PROVIDED DATA:

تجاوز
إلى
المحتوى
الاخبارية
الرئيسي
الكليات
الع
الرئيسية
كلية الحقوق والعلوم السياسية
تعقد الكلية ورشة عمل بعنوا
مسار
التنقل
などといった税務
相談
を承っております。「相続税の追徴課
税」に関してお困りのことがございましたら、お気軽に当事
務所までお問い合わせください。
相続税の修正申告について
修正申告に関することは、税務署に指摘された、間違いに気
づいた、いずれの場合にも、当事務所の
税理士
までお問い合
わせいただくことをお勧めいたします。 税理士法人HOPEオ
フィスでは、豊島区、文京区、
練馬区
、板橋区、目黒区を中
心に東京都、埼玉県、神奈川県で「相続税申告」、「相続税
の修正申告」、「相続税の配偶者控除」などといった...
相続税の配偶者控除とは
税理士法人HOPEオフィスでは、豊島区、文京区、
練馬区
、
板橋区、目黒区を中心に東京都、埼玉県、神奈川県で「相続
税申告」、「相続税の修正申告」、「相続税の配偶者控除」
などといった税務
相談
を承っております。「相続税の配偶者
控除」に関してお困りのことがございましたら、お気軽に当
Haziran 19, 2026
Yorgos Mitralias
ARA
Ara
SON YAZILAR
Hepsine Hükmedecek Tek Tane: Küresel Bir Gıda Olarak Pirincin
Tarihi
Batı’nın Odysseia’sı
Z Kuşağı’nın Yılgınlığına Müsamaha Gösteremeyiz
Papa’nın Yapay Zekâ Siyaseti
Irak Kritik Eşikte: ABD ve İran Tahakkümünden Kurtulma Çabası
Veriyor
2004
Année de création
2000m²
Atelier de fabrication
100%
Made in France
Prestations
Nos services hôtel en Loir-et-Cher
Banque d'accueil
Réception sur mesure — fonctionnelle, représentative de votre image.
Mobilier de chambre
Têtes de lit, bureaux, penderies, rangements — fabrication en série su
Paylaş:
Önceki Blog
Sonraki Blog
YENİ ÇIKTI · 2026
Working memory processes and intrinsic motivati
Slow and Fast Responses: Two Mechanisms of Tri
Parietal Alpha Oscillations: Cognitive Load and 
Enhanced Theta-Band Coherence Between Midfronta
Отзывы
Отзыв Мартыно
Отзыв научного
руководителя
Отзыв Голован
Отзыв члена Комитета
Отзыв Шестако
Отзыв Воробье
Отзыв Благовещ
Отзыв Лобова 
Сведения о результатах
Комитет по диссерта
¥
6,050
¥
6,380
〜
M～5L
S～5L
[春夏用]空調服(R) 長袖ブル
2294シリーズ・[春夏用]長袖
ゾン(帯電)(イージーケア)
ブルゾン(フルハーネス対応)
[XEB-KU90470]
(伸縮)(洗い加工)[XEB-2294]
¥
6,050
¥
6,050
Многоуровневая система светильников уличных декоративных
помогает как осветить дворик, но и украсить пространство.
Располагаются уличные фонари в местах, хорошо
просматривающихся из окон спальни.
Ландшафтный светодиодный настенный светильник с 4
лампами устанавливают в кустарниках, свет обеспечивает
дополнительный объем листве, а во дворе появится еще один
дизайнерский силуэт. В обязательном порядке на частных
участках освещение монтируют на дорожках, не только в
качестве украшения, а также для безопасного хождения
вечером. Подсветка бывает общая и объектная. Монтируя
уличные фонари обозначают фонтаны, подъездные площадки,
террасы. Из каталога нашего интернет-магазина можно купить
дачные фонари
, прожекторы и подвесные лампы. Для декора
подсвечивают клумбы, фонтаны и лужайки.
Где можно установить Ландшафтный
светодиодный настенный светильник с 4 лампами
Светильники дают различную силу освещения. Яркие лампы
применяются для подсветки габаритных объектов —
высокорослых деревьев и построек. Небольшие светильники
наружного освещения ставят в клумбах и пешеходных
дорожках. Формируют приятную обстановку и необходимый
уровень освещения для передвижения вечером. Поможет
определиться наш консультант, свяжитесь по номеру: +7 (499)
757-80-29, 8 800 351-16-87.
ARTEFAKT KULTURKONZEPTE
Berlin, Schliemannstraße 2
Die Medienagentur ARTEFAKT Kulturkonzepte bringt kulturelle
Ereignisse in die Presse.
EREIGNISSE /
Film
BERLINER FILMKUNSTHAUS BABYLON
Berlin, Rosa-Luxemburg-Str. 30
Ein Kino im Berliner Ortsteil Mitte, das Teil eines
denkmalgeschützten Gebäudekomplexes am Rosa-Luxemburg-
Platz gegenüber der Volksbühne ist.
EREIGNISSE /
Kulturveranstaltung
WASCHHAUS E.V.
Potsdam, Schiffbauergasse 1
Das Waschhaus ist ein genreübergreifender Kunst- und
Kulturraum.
==
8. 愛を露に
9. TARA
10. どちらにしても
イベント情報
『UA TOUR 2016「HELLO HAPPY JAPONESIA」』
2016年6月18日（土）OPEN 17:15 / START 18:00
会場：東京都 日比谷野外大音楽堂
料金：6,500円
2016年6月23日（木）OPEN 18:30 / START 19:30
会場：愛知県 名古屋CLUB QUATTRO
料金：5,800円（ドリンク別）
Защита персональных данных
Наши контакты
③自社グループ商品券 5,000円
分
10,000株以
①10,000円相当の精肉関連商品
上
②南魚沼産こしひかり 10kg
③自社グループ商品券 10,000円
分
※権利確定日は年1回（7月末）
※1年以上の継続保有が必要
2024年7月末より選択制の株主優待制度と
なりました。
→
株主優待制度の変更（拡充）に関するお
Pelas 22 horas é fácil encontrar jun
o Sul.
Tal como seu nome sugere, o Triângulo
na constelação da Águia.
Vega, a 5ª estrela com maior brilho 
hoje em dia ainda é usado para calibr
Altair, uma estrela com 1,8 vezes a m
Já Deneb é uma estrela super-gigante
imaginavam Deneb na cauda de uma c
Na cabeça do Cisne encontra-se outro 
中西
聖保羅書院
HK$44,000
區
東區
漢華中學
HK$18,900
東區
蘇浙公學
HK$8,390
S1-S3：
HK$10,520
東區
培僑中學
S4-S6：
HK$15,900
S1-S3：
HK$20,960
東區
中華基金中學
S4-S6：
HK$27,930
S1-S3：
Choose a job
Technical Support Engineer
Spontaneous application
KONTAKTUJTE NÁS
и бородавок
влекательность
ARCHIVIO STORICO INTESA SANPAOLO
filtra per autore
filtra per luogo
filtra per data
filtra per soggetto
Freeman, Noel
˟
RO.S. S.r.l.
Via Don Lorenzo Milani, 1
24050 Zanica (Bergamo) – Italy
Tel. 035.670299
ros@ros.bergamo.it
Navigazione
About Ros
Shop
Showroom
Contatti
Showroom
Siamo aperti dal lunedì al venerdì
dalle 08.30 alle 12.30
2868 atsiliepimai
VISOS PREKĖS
---
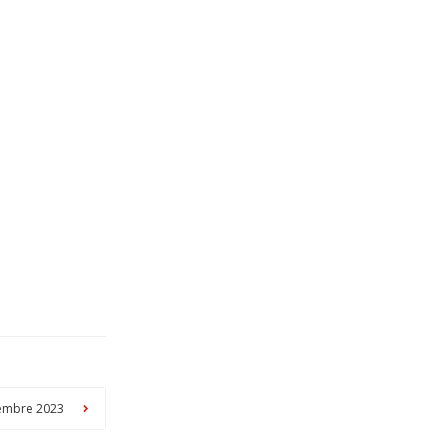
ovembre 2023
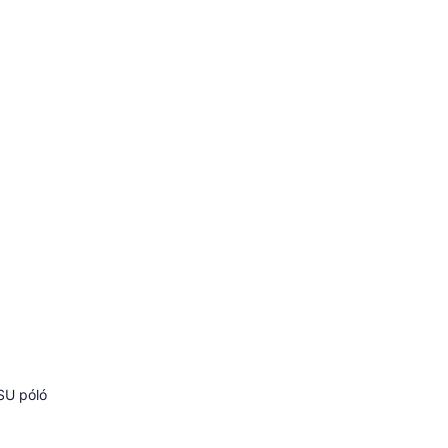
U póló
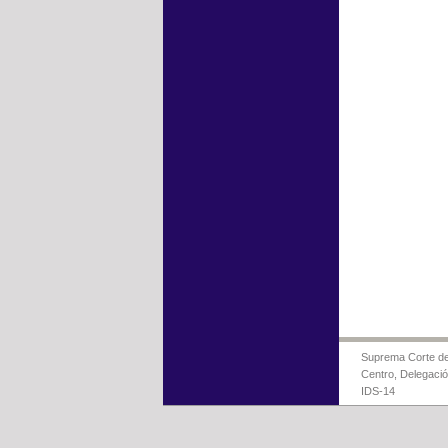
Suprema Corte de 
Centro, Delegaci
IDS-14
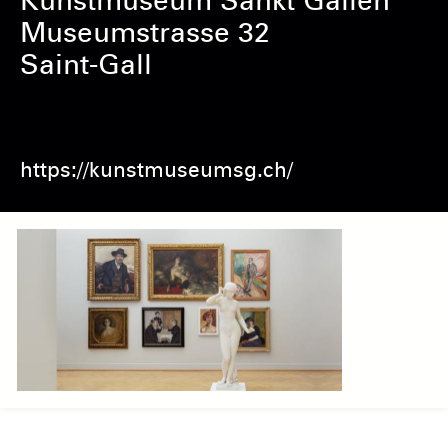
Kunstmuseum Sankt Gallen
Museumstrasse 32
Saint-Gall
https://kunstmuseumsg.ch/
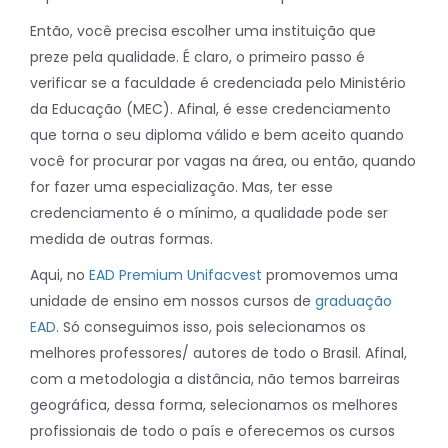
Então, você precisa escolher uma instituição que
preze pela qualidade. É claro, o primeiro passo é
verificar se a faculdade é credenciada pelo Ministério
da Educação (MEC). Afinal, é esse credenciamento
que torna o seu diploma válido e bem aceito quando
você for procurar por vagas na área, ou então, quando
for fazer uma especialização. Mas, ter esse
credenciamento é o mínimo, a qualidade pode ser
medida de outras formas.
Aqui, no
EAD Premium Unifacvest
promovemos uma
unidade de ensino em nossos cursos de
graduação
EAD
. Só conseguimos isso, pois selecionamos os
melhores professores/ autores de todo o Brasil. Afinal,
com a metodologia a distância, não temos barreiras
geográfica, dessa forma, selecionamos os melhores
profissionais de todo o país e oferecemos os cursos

WRITTEN TASK: Starting at the line above that has "ovembre 2023" and ending at the line that has "promovemos uma", copy each line exactly, leaving the pictures out and adding nothing.

ANSWER TO THE EXERCISE:
ovembre 2023
U póló
Suprema Corte de 
Centro, Delegaci
IDS-14
Kunstmuseum Sankt Gallen
Museumstrasse 32
Saint-Gall
https://kunstmuseumsg.ch/
Então, você precisa escolher uma instituição que
preze pela qualidade. É claro, o primeiro passo é
verificar se a faculdade é credenciada pelo Ministério
da Educação (MEC). Afinal, é esse credenciamento
que torna o seu diploma válido e bem aceito quando
você for procurar por vagas na área, ou então, quando
for fazer uma especialização. Mas, ter esse
credenciamento é o mínimo, a qualidade pode ser
medida de outras formas.
Aqui, no
EAD Premium Unifacvest
promovemos uma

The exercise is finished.